MetricNet, a company focusing on the quality and metrics of support desks, did the research on IT support desks and the results will probably have you rethinking how you handle IT support and allocate training dollars.
According to their research on the average cost of Level 1 IT support, that first guy that picks up the phone when end users call, is $22 per ticket. Even more interesting than that is what happens to the average cost of a support ticket when the Level 1 guy does not have an answer for the problem and escalates the ticket to the next level. The cost of the ticket nearly triples, averaging $62 for Level 2 support.
The average number of tickets, again thanks to MetricNet, is 164 per IT support technician. If we could resolve even half of those tickets and eliminate the need to escalate to Level 2 could save $3,281 a month or almost $40,000 per IT support technician/year. (82 tickets x $62 per ticket – 82 tickets x $22 per ticket) x 12 = $39,373 per tech)
Escalating a ticket to the top level, vendor support, cost doubles again from $196 per ticket to an average ticket cost of $471 albeit on a much smaller quantity of tickets.
The finer point here is we are not talking about refining your IT support operation to the point where you can squeeze another 5 seconds of productivity out of your organization when the escalation of tickets through the levels of support is likely impacting you in a more significant way.
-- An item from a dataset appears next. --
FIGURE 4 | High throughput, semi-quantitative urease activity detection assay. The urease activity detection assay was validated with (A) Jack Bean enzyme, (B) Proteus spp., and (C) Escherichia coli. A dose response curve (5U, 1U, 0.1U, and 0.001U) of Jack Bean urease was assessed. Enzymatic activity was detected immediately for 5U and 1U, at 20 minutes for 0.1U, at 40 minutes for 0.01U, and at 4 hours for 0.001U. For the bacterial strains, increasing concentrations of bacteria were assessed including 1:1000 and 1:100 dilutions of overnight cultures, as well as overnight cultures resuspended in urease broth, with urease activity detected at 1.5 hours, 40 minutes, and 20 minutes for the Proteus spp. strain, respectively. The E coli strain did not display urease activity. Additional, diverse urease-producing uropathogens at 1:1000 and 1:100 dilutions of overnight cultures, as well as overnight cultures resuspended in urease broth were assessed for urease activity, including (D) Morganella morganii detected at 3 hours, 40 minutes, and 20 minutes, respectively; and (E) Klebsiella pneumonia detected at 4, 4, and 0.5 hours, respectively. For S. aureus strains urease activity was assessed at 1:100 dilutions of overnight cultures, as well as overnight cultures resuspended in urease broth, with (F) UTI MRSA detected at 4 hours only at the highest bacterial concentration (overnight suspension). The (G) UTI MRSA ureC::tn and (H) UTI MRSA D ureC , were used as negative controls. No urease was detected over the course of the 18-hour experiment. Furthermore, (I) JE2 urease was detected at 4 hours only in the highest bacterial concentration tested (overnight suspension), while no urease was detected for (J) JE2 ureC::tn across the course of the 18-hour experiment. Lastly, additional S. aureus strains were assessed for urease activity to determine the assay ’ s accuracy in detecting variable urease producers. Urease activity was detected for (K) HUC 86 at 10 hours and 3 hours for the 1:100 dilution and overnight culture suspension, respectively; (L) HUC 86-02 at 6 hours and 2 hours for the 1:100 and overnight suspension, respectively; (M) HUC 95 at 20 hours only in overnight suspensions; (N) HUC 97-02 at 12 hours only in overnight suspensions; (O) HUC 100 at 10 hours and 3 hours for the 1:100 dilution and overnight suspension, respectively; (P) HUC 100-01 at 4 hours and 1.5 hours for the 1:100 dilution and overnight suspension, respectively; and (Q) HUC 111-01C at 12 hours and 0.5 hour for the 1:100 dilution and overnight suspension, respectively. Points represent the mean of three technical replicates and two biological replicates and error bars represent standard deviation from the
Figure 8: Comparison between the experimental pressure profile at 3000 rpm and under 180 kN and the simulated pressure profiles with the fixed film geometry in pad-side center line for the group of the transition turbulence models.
To reduce your IT support ticket costs, you have three levers:
- Reduce the numbers of tickets with proactive maintenance, replacing troubling systems and educating end users.
- Reduce the time spent per ticket by improving the tools your support desk has to work with or improving your documentation and incident knowledgebase.
- Establish metrics like Cost per Incident, Cost per Service Request, First Contact Resolution Rate among others to remove the guesswork and help you see the specific aspects that are causing your IT organization the most churn.
Each employee is a productivity engine. When systems work right, the End User Experience, job quality, and productivity increase.
The final message here is that getting an understanding of what IT support tickets really cost your organization at each level of escalation can help you clarify the support desk mission and help you adjust focus to the six or eight metrics that will give you the visibility you need to begin making meaningful improvements.